Instruction
Can you rewrite every line of the records below as a JSON list of strings, one string per line, with blank lines left out?

Records to use
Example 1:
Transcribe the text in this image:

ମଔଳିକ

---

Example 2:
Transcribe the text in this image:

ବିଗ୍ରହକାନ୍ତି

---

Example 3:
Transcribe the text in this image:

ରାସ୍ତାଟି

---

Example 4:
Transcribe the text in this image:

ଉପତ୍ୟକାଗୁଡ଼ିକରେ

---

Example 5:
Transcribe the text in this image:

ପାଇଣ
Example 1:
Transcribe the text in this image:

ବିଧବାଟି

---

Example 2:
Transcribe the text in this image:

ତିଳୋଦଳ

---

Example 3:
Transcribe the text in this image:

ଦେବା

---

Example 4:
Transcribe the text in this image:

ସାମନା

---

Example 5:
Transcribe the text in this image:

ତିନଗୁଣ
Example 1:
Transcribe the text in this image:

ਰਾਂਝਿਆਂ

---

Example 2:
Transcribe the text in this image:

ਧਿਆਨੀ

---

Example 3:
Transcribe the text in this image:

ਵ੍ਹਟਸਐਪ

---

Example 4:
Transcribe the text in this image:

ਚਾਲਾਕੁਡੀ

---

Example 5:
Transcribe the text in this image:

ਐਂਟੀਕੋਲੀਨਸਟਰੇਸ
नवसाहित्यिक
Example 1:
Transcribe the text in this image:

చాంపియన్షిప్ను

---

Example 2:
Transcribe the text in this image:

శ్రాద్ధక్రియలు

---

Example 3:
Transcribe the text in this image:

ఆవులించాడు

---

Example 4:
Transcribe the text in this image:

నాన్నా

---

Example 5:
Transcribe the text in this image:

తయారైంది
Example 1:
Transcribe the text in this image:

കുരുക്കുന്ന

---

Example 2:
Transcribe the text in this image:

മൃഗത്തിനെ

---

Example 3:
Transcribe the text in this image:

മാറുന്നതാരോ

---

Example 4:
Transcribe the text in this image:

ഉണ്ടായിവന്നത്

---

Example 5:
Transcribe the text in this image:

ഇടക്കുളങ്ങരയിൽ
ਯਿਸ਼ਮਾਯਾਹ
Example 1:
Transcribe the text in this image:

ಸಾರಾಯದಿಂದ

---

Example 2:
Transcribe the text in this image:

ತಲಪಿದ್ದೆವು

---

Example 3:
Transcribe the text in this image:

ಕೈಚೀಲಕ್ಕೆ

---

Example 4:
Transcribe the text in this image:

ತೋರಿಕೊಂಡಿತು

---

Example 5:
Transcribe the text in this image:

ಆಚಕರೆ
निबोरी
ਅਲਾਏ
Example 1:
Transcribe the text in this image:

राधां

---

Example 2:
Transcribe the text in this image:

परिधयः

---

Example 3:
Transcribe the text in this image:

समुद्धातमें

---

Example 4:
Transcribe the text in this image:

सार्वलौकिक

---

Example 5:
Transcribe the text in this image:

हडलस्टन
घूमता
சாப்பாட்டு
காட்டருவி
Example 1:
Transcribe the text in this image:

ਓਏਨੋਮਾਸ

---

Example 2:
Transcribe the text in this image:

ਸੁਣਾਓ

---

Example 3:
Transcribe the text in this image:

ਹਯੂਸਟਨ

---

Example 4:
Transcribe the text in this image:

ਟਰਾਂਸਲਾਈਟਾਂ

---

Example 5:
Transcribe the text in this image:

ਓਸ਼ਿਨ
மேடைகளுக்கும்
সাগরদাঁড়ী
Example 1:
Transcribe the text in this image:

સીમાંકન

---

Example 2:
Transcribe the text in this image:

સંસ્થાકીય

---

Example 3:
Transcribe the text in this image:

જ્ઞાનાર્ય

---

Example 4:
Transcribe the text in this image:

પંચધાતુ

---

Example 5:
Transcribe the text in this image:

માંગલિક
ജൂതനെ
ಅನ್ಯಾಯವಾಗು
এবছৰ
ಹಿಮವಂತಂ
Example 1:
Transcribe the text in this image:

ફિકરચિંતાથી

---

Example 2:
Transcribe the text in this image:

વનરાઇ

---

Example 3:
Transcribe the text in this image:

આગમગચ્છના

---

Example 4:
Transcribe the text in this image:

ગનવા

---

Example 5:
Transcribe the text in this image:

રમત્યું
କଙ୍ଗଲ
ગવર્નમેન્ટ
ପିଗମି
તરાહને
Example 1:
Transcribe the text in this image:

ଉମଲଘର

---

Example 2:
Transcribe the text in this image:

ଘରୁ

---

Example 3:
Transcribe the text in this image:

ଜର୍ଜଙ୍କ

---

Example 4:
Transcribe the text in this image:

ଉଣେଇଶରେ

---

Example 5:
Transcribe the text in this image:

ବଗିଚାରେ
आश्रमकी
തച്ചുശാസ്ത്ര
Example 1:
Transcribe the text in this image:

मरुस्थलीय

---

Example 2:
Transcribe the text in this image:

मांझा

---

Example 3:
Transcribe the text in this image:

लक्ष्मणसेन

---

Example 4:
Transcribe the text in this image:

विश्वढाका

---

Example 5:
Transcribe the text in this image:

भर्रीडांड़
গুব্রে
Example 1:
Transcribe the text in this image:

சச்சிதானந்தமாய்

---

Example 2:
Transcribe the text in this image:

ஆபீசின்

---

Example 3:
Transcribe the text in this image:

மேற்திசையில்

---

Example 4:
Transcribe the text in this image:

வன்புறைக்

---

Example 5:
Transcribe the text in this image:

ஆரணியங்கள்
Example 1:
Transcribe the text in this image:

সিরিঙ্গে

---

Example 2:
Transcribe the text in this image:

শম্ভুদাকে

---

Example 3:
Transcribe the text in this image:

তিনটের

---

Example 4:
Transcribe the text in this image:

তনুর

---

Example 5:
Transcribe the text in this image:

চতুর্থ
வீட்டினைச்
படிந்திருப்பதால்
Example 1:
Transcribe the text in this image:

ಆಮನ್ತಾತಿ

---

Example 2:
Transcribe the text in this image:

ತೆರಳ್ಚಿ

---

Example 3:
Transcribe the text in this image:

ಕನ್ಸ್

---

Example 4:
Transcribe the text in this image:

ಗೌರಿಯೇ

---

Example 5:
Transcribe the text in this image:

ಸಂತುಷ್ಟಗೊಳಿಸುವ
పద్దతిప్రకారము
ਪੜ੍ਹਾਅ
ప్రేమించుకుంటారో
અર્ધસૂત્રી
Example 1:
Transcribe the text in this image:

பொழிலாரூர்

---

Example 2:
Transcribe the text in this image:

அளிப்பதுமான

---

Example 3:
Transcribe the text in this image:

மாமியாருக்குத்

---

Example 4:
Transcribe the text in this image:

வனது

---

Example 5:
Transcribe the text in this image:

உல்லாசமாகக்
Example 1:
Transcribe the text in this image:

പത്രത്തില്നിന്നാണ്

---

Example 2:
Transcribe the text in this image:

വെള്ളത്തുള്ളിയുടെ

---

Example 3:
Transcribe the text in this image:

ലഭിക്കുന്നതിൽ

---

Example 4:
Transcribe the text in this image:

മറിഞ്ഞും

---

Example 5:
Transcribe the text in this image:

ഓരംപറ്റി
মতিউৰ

Task output
[
  "Example 1:",
  "Transcribe the text in this image:",
  "ମଔଳିକ",
  "---",
  "Example 2:",
  "Transcribe the text in this image:",
  "ବିଗ୍ରହକାନ୍ତି",
  "---",
  "Example 3:",
  "Transcribe the text in this image:",
  "ରାସ୍ତାଟି",
  "---",
  "Example 4:",
  "Transcribe the text in this image:",
  "ଉପତ୍ୟକାଗୁଡ଼ିକରେ",
  "---",
  "Example 5:",
  "Transcribe the text in this image:",
  "ପାଇଣ",
  "Example 1:",
  "Transcribe the text in this image:",
  "ବିଧବାଟି",
  "---",
  "Example 2:",
  "Transcribe the text in this image:",
  "ତିଳୋଦଳ",
  "---",
  "Example 3:",
  "Transcribe the text in this image:",
  "ଦେବା",
  "---",
  "Example 4:",
  "Transcribe the text in this image:",
  "ସାମନା",
  "---",
  "Example 5:",
  "Transcribe the text in this image:",
  "ତିନଗୁଣ",
  "Example 1:",
  "Transcribe the text in this image:",
  "ਰਾਂਝਿਆਂ",
  "---",
  "Example 2:",
  "Transcribe the text in this image:",
  "ਧਿਆਨੀ",
  "---",
  "Example 3:",
  "Transcribe the text in this image:",
  "ਵ੍ਹਟਸਐਪ",
  "---",
  "Example 4:",
  "Transcribe the text in this image:",
  "ਚਾਲਾਕੁਡੀ",
  "---",
  "Example 5:",
  "Transcribe the text in this image:",
  "ਐਂਟੀਕੋਲੀਨਸਟਰੇਸ",
  "नवसाहित्यिक",
  "Example 1:",
  "Transcribe the text in this image:",
  "చాంపియన్షిప్ను",
  "---",
  "Example 2:",
  "Transcribe the text in this image:",
  "శ్రాద్ధక్రియలు",
  "---",
  "Example 3:",
  "Transcribe the text in this image:",
  "ఆవులించాడు",
  "---",
  "Example 4:",
  "Transcribe the text in this image:",
  "నాన్నా",
  "---",
  "Example 5:",
  "Transcribe the text in this image:",
  "తయారైంది",
  "Example 1:",
  "Transcribe the text in this image:",
  "കുരുക്കുന്ന",
  "---",
  "Example 2:",
  "Transcribe the text in this image:",
  "മൃഗത്തിനെ",
  "---",
  "Example 3:",
  "Transcribe the text in this image:",
  "മാറുന്നതാരോ",
  "---",
  "Example 4:",
  "Transcribe the text in this image:",
  "ഉണ്ടായിവന്നത്",
  "---",
  "Example 5:",
  "Transcribe the text in this image:",
  "ഇടക്കുളങ്ങരയിൽ",
  "ਯਿਸ਼ਮਾਯਾਹ",
  "Example 1:",
  "Transcribe the text in this image:",
  "ಸಾರಾಯದಿಂದ",
  "---",
  "Example 2:",
  "Transcribe the text in this image:",
  "ತಲಪಿದ್ದೆವು",
  "---",
  "Example 3:",
  "Transcribe the text in this image:",
  "ಕೈಚೀಲಕ್ಕೆ",
  "---",
  "Example 4:",
  "Transcribe the text in this image:",
  "ತೋರಿಕೊಂಡಿತು",
  "---",
  "Example 5:",
  "Transcribe the text in this image:",
  "ಆಚಕರೆ",
  "निबोरी",
  "ਅਲਾਏ",
  "Example 1:",
  "Transcribe the text in this image:",
  "राधां",
  "---",
  "Example 2:",
  "Transcribe the text in this image:",
  "परिधयः",
  "---",
  "Example 3:",
  "Transcribe the text in this image:",
  "समुद्धातमें",
  "---",
  "Example 4:",
  "Transcribe the text in this image:",
  "सार्वलौकिक",
  "---",
  "Example 5:",
  "Transcribe the text in this image:",
  "हडलस्टन",
  "घूमता",
  "சாப்பாட்டு",
  "காட்டருவி",
  "Example 1:",
  "Transcribe the text in this image:",
  "ਓਏਨੋਮਾਸ",
  "---",
  "Example 2:",
  "Transcribe the text in this image:",
  "ਸੁਣਾਓ",
  "---",
  "Example 3:",
  "Transcribe the text in this image:",
  "ਹਯੂਸਟਨ",
  "---",
  "Example 4:",
  "Transcribe the text in this image:",
  "ਟਰਾਂਸਲਾਈਟਾਂ",
  "---",
  "Example 5:",
  "Transcribe the text in this image:",
  "ਓਸ਼ਿਨ",
  "மேடைகளுக்கும்",
  "সাগরদাঁড়ী",
  "Example 1:",
  "Transcribe the text in this image:",
  "સીમાંકન",
  "---",
  "Example 2:",
  "Transcribe the text in this image:",
  "સંસ્થાકીય",
  "---",
  "Example 3:",
  "Transcribe the text in this image:",
  "જ્ઞાનાર્ય",
  "---",
  "Example 4:",
  "Transcribe the text in this image:",
  "પંચધાતુ",
  "---",
  "Example 5:",
  "Transcribe the text in this image:",
  "માંગલિક",
  "ജൂതനെ",
  "ಅನ್ಯಾಯವಾಗು",
  "এবছৰ",
  "ಹಿಮವಂತಂ",
  "Example 1:",
  "Transcribe the text in this image:",
  "ફિકરચિંતાથી",
  "---",
  "Example 2:",
  "Transcribe the text in this image:",
  "વનરાઇ",
  "---",
  "Example 3:",
  "Transcribe the text in this image:",
  "આગમગચ્છના",
  "---",
  "Example 4:",
  "Transcribe the text in this image:",
  "ગનવા",
  "---",
  "Example 5:",
  "Transcribe the text in this image:",
  "રમત્યું",
  "କଙ୍ଗଲ",
  "ગવર્નમેન્ટ",
  "ପିଗମି",
  "તરાહને",
  "Example 1:",
  "Transcribe the text in this image:",
  "ଉମଲଘର",
  "---",
  "Example 2:",
  "Transcribe the text in this image:",
  "ଘରୁ",
  "---",
  "Example 3:",
  "Transcribe the text in this image:",
  "ଜର୍ଜଙ୍କ",
  "---",
  "Example 4:",
  "Transcribe the text in this image:",
  "ଉଣେଇଶରେ",
  "---",
  "Example 5:",
  "Transcribe the text in this image:",
  "ବଗିଚାରେ",
  "आश्रमकी",
  "തച്ചുശാസ്ത്ര",
  "Example 1:",
  "Transcribe the text in this image:",
  "मरुस्थलीय",
  "---",
  "Example 2:",
  "Transcribe the text in this image:",
  "मांझा",
  "---",
  "Example 3:",
  "Transcribe the text in this image:",
  "लक्ष्मणसेन",
  "---",
  "Example 4:",
  "Transcribe the text in this image:",
  "विश्वढाका",
  "---",
  "Example 5:",
  "Transcribe the text in this image:",
  "भर्रीडांड़",
  "গুব্রে",
  "Example 1:",
  "Transcribe the text in this image:",
  "சச்சிதானந்தமாய்",
  "---",
  "Example 2:",
  "Transcribe the text in this image:",
  "ஆபீசின்",
  "---",
  "Example 3:",
  "Transcribe the text in this image:",
  "மேற்திசையில்",
  "---",
  "Example 4:",
  "Transcribe the text in this image:",
  "வன்புறைக்",
  "---",
  "Example 5:",
  "Transcribe the text in this image:",
  "ஆரணியங்கள்",
  "Example 1:",
  "Transcribe the text in this image:",
  "সিরিঙ্গে",
  "---",
  "Example 2:",
  "Transcribe the text in this image:",
  "শম্ভুদাকে",
  "---",
  "Example 3:",
  "Transcribe the text in this image:",
  "তিনটের",
  "---",
  "Example 4:",
  "Transcribe the text in this image:",
  "তনুর",
  "---",
  "Example 5:",
  "Transcribe the text in this image:",
  "চতুর্থ",
  "வீட்டினைச்",
  "படிந்திருப்பதால்",
  "Example 1:",
  "Transcribe the text in this image:",
  "ಆಮನ್ತಾತಿ",
  "---",
  "Example 2:",
  "Transcribe the text in this image:",
  "ತೆರಳ್ಚಿ",
  "---",
  "Example 3:",
  "Transcribe the text in this image:",
  "ಕನ್ಸ್",
  "---",
  "Example 4:",
  "Transcribe the text in this image:",
  "ಗೌರಿಯೇ",
  "---",
  "Example 5:",
  "Transcribe the text in this image:",
  "ಸಂತುಷ್ಟಗೊಳಿಸುವ",
  "పద్దతిప్రకారము",
  "ਪੜ੍ਹਾਅ",
  "ప్రేమించుకుంటారో",
  "અર્ધસૂત્રી",
  "Example 1:",
  "Transcribe the text in this image:",
  "பொழிலாரூர்",
  "---",
  "Example 2:",
  "Transcribe the text in this image:",
  "அளிப்பதுமான",
  "---",
  "Example 3:",
  "Transcribe the text in this image:",
  "மாமியாருக்குத்",
  "---",
  "Example 4:",
  "Transcribe the text in this image:",
  "வனது",
  "---",
  "Example 5:",
  "Transcribe the text in this image:",
  "உல்லாசமாகக்",
  "Example 1:",
  "Transcribe the text in this image:",
  "പത്രത്തില്നിന്നാണ്",
  "---",
  "Example 2:",
  "Transcribe the text in this image:",
  "വെള്ളത്തുള്ളിയുടെ",
  "---",
  "Example 3:",
  "Transcribe the text in this image:",
  "ലഭിക്കുന്നതിൽ",
  "---",
  "Example 4:",
  "Transcribe the text in this image:",
  "മറിഞ്ഞും",
  "---",
  "Example 5:",
  "Transcribe the text in this image:",
  "ഓരംപറ്റി",
  "মতিউৰ"
]